Prompt engineering is at the forefront of LLM optimization. By carefully crafting input prompts, we can guide models to produce more accurate and relevant outputs. This technique involves structuring queries that leverage the model's pre-trained knowledge and capabilities, often incorporating examples or specific instructions to shape the desired response.
Retrieval-Augmented Generation (RAG) represents another powerful approach to improving LLM performance. This method combines the vast knowledge embedded in pre-trained models with the ability to access and incorporate external, up-to-date information. By retrieving relevant data to supplement the model's decision-making process, RAG can significantly enhance accuracy and reduce the likelihood of generating outdated or false information.

For edge applications, it is more beneficial to focus on techniques like RAG that can enhance model performance without needing on-device fine-tuning. Let's explore it.

RAG Implementation

In a basic interaction between a user and a language model, the user asks a question, which is sent as a prompt to the model. The model generates a response based solely on its pre-trained knowledge. In a RAG process, there's an additional step between the user's question and the model's response. The user's question triggers a retrieval process from a knowledge base.

A simple RAG project

Here are the steps to implement a basic Retrieval Augmented Generation (RAG):

Determine the type of documents you'll be using: The best types are documents from which we can get clean and unobscured text. PDFs can be problematic because they are designed for printing, not for extracting sensible text. To work with PDFs, we should get the source document or use tools to handle it.
Chunk the text: We can't store the text as one long stream because of context size limitations and the potential for confusion. Chunking involves splitting the text into smaller pieces. Chunk text has many ways, such as character count, tokens, words, paragraphs, or sections. It is also possible to overlap chunks.
Create embeddings: Embeddings are numerical representations of text that capture semantic meaning. We create embeddings by passing each chunk of text through a particular embedding model. The model outputs a vector, the length of which depends on the embedding model used. We should pull one (or more) embedding models from Ollama, to perform this task. Here are some examples of embedding models available at Ollama.

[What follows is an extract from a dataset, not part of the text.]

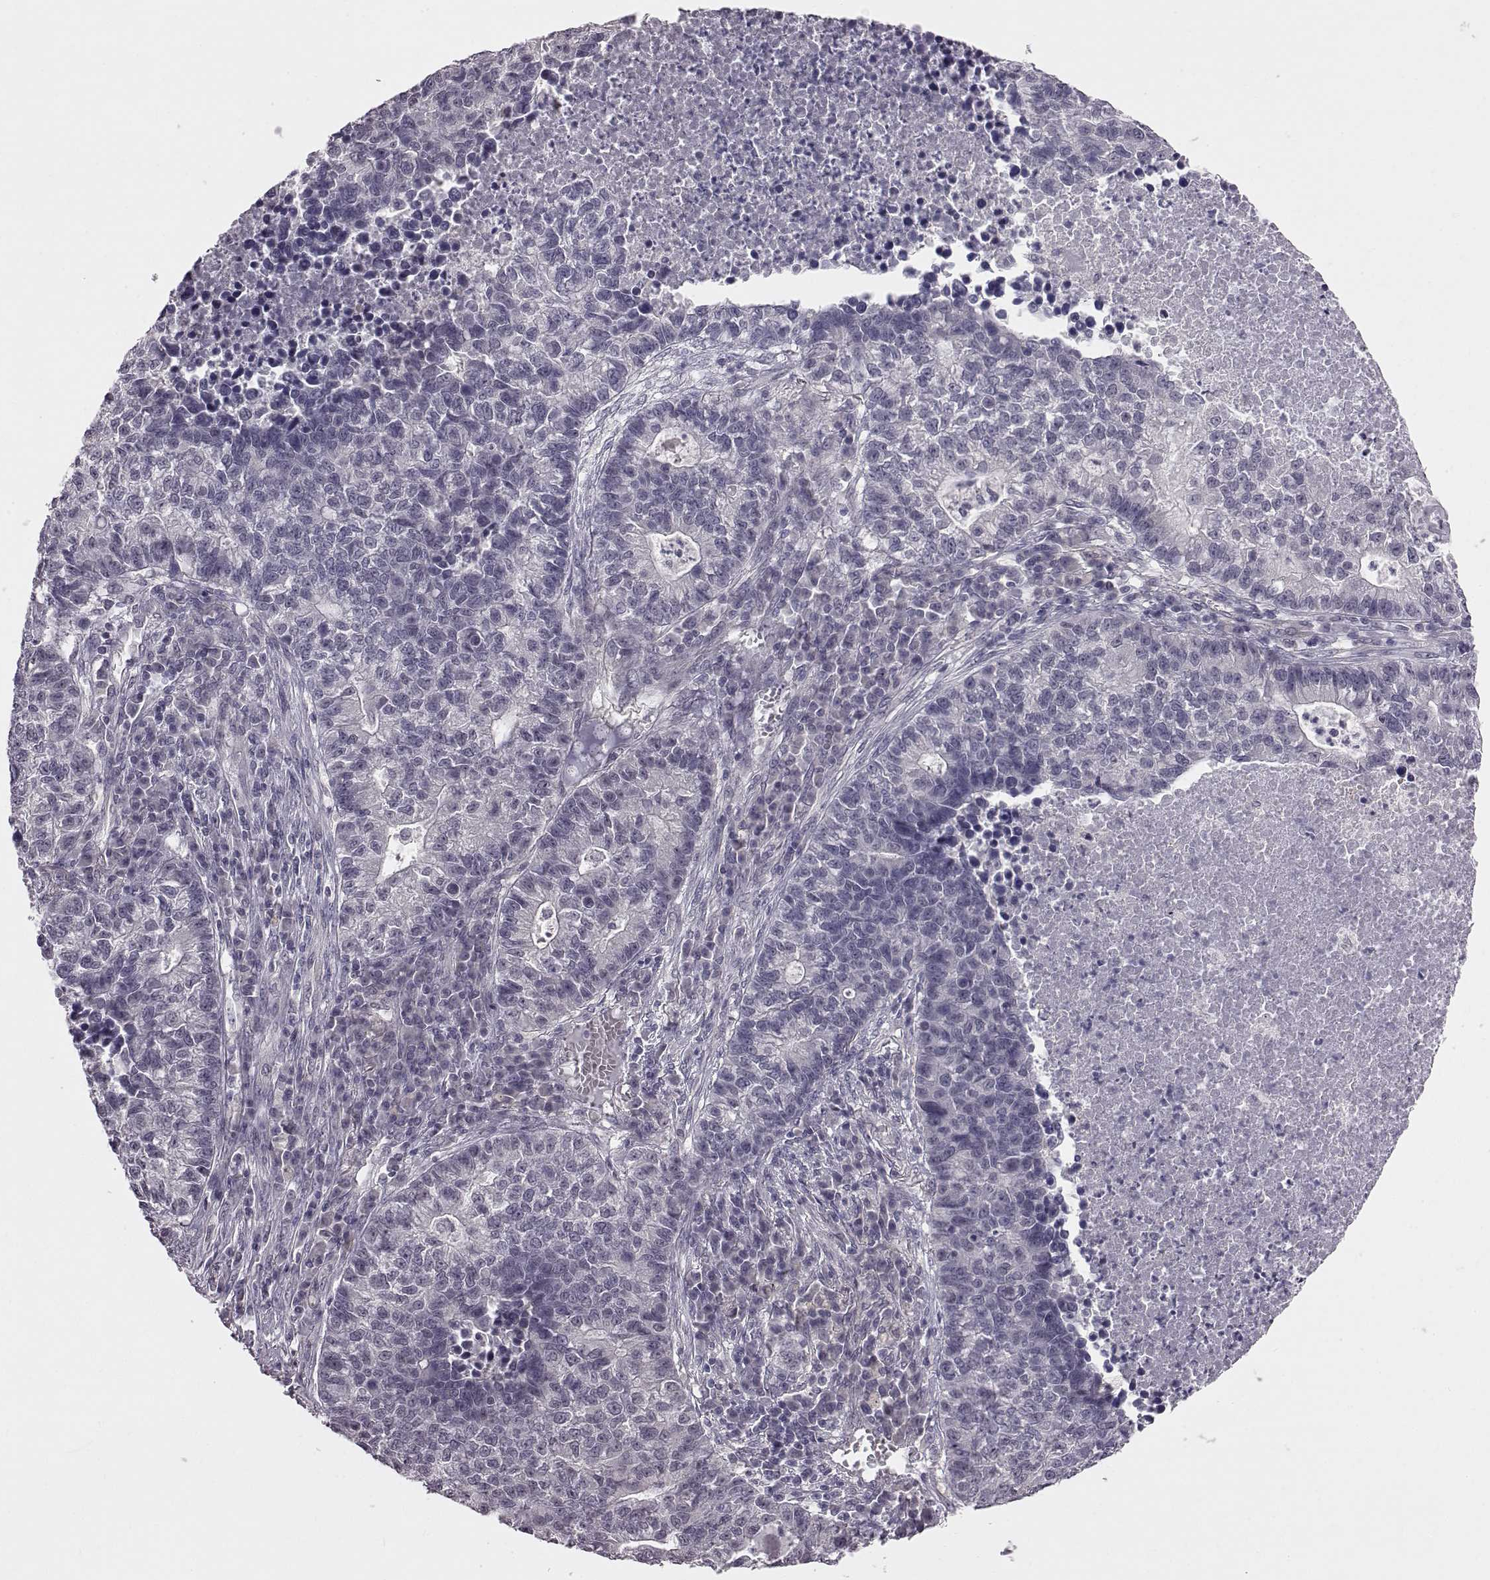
{"staining": {"intensity": "negative", "quantity": "none", "location": "none"}, "tissue": "lung cancer", "cell_type": "Tumor cells", "image_type": "cancer", "snomed": [{"axis": "morphology", "description": "Adenocarcinoma, NOS"}, {"axis": "topography", "description": "Lung"}], "caption": "IHC of human adenocarcinoma (lung) displays no positivity in tumor cells.", "gene": "C10orf62", "patient": {"sex": "male", "age": 57}}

Model Parameter Size Embedding Size
mxbai-embed-large 334M 1024
nomic-embed-text 137M 768
all-minilm 23M 384

Generally, larger embedding sizes capture more nuanced information about the input. Still, they also require more computational resources to process, and a higher number of parameters should increase the latency (but also the quality of the response).
Store the chunks and embeddings in a vector database: We will need a way to efficiently find the most relevant chunks of text for a given prompt, which is where a vector database comes in. We will use Chromadb, an AI-native open-source vector database, which simplifies building RAGs by creating knowledge, facts, and skills pluggable for LLMs. Both the embedding and the source text for each chunk are stored.
Build the prompt: When we have a question, we create an embedding and query the vector database for the most similar chunks. Then, we select the top few results and include their text in the prompt.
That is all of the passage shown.